##### Document passage #####

This story is really alarming because as described, the police ran a face recognition tool based on a frame of grainy security footage and got a positive hit. Does this tool give any indication of a confidence value? Does it return a list (sorted by confidence) of possible suspects, or any other kind of feedback that would indicate even to a layperson how much uncertainty there is?

The issue of face recognition algorithms performing worse on dark faces is a major problem. But the other side of it is: would police be more hesitant to act on such fuzzy evidence if the top match appeared to be a middle-class Caucasian (i.e. someone who is more likely to take legal recourse)?

I think the NYT article has a little more detail: https://www.nytimes.com/2020/06/24/technology/facial-recogni...

Essentially, an employee of the facial recognition provider forwarded an "investigative lead" for the match they generated (which does have a score associated with it on the provider's side, but it's not clear if the score is clearly communicated to detectives as well), and the detectives then put the photo of this man into a "6 pack" photo line-up, from which a store employee then identified that man as being the suspect.

Everyone involved will probably point fingers at each other, because the provider for example put large heading on their communication that, "this is not probable cause for an arrest, this is only an investigative lead, etc.", while the detectives will say well we got a hit from a line-up, blame the witness, and the witness would probably say well the detectives showed me a line-up and he seemed like the right guy (or maybe as is often the case with line-ups, the detectives can exert a huge amount of bias/influence over witnesses).

EDIT: Just to be clear, none of this is to say that the process worked well or that I condone this. I think the data, the technology, the processes, and the level of understanding on the side of the police are all insufficient, and I do not support how this played out, but I think it is easy enough to provide at least some pseudo-justification at each step along the way.

  • That's interesting. In many ways, it's similar to the "traditional" process I went through when reporting a robbery to the NYPD 5+ years ago: they had software where they could search for mugshots of all previously convicted felons living in a x-mile radius of the crime scene, filtered by the physical characteristics I described. Whether the actual suspect's face was found by the software, it was ultimately too slow and clunky to paginate through hundreds of results.

    Presumably, the facial recognition software would provide an additional filter/sort. But at least in my situation, I could actually see how big the total pool of potential matches and thus have a sense of uncertainty about false positives, even if I were completely ignorant about the impact of false negatives (i.e. what if my suspect didn't live within x-miles of the scene, or wasn't a known/convicted felon?)

##### Information shown #####

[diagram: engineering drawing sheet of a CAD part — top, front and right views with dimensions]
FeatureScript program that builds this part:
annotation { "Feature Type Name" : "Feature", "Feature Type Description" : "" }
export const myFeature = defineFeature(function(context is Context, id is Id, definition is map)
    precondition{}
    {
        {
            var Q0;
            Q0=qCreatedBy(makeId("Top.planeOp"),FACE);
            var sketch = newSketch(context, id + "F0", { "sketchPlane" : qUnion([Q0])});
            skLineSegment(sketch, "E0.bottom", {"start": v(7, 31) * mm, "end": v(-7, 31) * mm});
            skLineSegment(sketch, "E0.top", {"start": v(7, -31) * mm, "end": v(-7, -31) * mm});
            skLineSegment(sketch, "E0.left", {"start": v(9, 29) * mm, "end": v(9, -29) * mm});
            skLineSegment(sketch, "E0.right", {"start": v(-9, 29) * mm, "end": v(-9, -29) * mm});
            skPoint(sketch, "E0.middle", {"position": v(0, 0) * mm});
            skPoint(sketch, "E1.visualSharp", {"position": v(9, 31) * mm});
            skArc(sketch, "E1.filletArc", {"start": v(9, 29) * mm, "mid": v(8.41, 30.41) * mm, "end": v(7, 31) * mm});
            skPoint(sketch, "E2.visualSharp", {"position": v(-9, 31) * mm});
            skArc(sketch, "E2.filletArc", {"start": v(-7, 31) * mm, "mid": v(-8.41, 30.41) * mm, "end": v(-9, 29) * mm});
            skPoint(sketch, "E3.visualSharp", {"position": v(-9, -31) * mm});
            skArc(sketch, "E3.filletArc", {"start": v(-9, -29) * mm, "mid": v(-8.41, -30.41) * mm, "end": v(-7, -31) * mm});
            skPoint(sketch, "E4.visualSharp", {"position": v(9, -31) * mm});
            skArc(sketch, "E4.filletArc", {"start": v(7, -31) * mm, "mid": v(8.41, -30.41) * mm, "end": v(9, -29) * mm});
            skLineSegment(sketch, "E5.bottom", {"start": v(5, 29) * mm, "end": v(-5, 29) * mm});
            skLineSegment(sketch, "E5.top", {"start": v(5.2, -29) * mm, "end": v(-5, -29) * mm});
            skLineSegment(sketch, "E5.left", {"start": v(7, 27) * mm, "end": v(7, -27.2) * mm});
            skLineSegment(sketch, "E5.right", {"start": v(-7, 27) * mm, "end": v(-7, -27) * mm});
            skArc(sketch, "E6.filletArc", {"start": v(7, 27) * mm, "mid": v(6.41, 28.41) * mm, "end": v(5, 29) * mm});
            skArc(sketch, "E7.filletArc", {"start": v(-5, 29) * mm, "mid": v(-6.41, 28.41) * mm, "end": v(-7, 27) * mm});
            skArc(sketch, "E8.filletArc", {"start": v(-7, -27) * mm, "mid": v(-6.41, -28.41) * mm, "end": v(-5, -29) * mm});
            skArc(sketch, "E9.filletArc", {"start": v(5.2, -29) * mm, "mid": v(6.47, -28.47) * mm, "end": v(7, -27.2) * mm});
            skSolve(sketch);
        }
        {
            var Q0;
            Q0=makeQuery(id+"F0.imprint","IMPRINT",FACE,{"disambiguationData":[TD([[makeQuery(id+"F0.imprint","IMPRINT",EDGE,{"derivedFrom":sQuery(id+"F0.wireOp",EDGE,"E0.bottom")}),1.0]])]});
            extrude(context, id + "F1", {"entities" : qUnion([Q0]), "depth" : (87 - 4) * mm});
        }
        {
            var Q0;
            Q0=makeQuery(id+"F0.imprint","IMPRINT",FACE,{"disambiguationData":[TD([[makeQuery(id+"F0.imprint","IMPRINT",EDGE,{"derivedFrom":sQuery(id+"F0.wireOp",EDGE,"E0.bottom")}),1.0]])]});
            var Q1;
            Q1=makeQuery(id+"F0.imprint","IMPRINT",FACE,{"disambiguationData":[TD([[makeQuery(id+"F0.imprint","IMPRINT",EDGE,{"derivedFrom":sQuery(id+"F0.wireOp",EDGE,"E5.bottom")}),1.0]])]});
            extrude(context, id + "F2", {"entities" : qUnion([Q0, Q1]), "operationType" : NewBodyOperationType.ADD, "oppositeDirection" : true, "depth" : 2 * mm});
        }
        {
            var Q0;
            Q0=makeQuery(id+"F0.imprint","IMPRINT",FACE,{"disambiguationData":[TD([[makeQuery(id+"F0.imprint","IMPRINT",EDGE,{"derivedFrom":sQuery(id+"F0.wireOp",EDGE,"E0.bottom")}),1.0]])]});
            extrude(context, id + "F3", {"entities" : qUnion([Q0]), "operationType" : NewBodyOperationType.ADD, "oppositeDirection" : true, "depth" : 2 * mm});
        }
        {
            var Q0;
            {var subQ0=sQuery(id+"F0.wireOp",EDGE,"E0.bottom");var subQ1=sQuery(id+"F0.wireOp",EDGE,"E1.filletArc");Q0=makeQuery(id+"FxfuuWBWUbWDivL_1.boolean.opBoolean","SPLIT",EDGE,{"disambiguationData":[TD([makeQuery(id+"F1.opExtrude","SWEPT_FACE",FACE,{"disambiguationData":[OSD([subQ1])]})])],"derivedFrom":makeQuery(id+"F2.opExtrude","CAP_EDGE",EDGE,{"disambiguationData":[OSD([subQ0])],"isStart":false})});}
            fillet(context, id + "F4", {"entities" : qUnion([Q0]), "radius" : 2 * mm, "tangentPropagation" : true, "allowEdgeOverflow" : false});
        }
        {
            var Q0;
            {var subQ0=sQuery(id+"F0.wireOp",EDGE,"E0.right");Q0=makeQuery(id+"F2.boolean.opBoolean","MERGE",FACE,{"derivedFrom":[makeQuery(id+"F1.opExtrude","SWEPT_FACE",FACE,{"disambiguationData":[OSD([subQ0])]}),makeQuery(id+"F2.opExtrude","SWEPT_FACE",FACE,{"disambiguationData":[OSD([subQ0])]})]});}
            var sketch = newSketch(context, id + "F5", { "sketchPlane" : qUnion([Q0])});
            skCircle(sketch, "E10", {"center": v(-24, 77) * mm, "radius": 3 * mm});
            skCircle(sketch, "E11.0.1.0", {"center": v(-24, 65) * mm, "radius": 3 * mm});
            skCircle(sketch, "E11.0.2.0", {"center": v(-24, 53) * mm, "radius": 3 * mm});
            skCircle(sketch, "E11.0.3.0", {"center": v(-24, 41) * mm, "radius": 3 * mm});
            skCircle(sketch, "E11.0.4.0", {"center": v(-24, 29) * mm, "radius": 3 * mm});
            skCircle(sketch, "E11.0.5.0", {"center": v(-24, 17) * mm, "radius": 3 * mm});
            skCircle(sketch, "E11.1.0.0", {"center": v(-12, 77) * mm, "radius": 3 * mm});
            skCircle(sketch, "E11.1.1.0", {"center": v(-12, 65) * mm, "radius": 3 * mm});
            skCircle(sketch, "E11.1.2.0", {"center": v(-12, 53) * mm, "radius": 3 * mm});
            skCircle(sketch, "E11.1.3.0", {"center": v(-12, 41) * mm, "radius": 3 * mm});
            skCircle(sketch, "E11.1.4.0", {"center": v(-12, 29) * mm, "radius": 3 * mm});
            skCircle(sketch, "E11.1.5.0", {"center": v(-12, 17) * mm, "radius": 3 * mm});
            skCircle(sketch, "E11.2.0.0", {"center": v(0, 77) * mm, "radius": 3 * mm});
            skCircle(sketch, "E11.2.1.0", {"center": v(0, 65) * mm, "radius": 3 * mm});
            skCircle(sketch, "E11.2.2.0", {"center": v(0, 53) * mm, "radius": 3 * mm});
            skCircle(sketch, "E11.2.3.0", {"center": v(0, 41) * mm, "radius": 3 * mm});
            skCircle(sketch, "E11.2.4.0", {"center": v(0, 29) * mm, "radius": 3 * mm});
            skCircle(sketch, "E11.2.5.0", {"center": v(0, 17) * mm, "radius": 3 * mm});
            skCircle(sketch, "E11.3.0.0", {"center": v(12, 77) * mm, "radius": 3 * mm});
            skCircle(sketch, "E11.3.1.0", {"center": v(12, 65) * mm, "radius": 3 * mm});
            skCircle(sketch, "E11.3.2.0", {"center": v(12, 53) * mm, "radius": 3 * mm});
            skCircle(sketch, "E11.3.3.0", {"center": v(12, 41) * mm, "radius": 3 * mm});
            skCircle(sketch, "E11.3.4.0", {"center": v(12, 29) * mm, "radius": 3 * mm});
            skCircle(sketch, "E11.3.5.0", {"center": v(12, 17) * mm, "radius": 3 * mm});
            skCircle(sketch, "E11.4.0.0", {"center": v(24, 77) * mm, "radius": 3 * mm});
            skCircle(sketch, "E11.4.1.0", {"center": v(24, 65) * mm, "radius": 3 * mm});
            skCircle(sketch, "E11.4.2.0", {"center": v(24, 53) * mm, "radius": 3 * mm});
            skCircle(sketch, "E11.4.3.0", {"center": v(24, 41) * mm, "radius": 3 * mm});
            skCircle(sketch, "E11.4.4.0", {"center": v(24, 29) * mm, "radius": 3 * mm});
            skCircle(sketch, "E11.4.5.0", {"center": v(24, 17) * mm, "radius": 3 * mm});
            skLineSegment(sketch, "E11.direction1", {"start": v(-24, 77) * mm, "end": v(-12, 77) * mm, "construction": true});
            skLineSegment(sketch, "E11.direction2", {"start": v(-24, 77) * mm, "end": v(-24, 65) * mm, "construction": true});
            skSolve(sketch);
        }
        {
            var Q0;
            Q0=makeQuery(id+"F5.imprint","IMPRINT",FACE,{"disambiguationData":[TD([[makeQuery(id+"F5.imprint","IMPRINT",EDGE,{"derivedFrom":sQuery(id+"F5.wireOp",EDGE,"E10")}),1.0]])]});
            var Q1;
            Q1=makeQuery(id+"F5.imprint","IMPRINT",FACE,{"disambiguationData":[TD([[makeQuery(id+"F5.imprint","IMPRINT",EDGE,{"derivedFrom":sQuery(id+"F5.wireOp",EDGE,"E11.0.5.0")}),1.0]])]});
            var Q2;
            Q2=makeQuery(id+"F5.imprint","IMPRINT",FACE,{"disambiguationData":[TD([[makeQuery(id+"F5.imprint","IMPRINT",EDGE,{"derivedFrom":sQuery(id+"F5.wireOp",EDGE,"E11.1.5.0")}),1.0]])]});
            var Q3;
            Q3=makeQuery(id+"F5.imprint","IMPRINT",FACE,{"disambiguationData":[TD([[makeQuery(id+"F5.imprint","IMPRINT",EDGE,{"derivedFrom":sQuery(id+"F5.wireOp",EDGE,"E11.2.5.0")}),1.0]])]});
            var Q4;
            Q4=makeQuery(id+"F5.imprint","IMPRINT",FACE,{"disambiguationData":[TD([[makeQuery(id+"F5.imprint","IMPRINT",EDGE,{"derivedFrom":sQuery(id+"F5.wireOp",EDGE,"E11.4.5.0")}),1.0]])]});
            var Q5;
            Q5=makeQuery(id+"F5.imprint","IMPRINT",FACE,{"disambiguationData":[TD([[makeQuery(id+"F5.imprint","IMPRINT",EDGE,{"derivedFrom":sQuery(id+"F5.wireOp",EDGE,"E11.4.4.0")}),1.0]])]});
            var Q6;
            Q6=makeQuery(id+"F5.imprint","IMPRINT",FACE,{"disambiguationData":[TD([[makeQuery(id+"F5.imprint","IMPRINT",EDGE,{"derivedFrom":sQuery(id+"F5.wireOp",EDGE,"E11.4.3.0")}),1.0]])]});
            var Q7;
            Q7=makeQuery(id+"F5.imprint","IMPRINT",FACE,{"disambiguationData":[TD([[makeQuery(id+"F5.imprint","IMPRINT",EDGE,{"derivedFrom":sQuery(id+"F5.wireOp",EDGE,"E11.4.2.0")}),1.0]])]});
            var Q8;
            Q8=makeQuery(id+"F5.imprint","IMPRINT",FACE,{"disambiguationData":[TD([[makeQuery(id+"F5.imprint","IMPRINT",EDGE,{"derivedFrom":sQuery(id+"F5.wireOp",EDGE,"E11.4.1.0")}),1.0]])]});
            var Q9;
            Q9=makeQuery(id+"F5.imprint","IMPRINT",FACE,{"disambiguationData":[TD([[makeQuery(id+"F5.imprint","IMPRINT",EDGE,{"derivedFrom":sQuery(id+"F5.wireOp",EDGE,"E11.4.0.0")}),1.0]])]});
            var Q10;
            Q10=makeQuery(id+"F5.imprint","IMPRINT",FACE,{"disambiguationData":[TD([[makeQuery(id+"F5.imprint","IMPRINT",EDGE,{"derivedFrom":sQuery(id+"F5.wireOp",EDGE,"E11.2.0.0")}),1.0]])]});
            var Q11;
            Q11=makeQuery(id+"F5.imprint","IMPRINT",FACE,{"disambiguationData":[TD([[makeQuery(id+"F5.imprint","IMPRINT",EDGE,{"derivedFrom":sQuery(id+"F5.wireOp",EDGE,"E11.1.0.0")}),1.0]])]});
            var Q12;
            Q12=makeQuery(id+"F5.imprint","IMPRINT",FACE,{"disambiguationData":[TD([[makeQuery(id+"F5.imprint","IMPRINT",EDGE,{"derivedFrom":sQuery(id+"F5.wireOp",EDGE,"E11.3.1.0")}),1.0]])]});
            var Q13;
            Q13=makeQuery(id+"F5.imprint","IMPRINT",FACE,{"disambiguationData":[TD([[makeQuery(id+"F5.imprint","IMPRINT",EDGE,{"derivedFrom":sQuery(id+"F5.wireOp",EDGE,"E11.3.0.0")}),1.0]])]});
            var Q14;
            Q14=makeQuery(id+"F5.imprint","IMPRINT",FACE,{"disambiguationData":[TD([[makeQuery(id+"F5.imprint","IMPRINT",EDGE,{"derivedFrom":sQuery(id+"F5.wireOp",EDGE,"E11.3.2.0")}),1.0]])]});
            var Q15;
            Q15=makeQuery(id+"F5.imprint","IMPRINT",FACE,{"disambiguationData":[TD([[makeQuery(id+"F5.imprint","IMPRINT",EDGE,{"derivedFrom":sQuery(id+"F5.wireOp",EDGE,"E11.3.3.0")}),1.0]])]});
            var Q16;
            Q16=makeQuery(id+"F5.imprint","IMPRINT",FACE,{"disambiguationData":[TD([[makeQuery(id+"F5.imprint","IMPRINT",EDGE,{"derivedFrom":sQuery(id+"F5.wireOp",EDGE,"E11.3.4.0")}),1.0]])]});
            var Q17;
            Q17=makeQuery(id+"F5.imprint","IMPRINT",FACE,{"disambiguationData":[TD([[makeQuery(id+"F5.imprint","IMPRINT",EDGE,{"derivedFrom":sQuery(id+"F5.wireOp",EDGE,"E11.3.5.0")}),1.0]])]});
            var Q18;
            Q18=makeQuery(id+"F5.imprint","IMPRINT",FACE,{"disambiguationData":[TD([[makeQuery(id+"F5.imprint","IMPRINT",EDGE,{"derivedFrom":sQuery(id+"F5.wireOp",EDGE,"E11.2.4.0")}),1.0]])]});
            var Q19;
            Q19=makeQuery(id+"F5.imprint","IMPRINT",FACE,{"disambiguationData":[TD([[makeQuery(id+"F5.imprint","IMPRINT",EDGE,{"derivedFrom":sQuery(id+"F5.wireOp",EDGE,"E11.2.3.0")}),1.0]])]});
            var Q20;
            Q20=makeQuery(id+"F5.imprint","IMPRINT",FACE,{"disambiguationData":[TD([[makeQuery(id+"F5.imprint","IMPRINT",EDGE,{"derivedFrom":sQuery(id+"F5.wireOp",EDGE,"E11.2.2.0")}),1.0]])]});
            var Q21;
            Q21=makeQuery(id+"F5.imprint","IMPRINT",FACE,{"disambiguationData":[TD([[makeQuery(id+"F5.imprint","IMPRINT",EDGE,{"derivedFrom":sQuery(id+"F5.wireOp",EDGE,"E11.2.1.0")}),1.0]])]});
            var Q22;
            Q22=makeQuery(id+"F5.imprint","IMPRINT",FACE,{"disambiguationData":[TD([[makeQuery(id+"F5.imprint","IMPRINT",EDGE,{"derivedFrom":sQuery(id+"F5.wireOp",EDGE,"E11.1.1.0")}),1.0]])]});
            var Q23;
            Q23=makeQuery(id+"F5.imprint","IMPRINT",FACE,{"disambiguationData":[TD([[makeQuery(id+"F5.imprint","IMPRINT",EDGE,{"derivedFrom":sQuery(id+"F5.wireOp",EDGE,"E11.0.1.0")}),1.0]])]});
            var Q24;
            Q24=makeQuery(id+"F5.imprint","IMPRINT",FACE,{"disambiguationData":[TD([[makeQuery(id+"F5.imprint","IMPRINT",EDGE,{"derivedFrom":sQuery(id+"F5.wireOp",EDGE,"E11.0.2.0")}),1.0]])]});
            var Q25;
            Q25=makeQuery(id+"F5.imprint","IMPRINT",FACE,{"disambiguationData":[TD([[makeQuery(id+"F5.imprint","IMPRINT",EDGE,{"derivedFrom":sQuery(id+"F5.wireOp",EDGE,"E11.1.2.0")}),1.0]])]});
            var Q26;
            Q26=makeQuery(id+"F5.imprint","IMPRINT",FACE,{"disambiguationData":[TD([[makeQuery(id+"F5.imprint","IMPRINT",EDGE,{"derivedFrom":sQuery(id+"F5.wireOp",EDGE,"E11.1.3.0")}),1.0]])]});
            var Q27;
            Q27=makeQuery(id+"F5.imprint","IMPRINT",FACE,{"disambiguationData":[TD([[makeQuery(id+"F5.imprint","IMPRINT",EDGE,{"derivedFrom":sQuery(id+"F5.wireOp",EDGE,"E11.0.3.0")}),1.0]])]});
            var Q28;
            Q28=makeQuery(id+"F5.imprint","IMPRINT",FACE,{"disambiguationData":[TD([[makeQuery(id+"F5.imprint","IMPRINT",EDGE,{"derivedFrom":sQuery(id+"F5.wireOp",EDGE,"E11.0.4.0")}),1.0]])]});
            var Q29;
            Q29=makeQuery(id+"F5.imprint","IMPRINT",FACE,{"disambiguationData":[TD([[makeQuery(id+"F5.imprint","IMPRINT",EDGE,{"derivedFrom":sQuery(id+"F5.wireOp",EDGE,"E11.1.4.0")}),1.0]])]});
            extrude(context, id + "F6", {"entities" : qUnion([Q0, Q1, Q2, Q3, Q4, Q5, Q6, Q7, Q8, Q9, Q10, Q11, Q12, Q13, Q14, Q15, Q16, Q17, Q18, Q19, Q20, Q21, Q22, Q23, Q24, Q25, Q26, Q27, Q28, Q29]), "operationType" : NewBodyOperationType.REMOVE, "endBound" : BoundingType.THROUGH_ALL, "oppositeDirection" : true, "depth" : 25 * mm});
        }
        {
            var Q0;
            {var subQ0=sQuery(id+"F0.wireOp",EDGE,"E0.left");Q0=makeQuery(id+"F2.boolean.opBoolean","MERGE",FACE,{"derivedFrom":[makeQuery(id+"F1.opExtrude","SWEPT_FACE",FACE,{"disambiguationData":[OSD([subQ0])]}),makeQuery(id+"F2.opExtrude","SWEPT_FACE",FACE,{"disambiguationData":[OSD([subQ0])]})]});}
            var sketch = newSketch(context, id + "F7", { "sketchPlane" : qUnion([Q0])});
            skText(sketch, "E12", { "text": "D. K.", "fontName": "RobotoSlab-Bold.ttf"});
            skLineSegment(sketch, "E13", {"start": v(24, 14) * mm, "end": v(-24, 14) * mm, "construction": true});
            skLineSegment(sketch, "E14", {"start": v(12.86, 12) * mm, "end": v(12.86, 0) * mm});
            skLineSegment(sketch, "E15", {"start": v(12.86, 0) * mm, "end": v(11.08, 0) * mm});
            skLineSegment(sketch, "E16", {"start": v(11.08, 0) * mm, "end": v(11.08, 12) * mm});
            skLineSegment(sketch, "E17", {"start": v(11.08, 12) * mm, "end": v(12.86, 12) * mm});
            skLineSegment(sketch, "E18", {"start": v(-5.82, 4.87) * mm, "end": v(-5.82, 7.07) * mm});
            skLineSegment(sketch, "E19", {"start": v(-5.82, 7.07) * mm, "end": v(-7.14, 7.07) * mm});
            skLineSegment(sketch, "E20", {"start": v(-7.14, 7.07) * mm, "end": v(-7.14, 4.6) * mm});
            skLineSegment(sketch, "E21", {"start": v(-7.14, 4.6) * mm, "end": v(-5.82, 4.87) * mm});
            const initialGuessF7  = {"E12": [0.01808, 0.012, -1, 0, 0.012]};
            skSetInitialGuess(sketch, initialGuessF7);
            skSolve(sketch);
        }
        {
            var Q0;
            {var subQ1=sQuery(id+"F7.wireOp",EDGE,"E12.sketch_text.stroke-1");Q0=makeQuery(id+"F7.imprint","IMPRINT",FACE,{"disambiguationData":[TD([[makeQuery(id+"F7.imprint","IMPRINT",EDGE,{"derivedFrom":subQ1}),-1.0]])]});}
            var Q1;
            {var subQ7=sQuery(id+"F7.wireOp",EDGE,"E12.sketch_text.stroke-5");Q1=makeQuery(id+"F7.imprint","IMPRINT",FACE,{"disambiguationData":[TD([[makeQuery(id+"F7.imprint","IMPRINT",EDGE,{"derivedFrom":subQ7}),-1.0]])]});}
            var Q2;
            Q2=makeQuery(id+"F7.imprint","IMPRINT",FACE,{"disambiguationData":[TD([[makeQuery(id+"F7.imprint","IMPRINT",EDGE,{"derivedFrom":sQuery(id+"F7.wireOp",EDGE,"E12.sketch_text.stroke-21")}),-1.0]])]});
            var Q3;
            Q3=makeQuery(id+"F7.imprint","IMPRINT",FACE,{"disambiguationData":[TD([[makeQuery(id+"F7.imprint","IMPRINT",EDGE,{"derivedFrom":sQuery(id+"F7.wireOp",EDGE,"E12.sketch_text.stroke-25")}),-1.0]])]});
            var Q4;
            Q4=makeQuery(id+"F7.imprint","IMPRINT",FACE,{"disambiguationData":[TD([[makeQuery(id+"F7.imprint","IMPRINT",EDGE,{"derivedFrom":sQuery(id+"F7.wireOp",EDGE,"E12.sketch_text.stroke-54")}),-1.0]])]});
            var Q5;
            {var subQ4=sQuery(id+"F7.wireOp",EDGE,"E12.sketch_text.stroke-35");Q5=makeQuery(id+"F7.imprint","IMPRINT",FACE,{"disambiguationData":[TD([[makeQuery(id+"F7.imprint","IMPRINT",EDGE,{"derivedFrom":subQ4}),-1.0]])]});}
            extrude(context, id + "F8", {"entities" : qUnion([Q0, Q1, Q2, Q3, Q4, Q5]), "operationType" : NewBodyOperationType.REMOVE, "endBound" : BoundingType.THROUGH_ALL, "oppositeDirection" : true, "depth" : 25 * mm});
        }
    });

#####

▸ **What you have to do**: Could you write out the stretch of the face recognition discussion from "Everyone involved will" through "bias/influence over witnesses)."?

▸ **Written solution**:
Everyone involved will probably point fingers at each other, because the provider for example put large heading on their communication that, "this is not probable cause for an arrest, this is only an investigative lead, etc.", while the detectives will say well we got a hit from a line-up, blame the witness, and the witness would probably say well the detectives showed me a line-up and he seemed like the right guy (or maybe as is often the case with line-ups, the detectives can exert a huge amount of bias/influence over witnesses).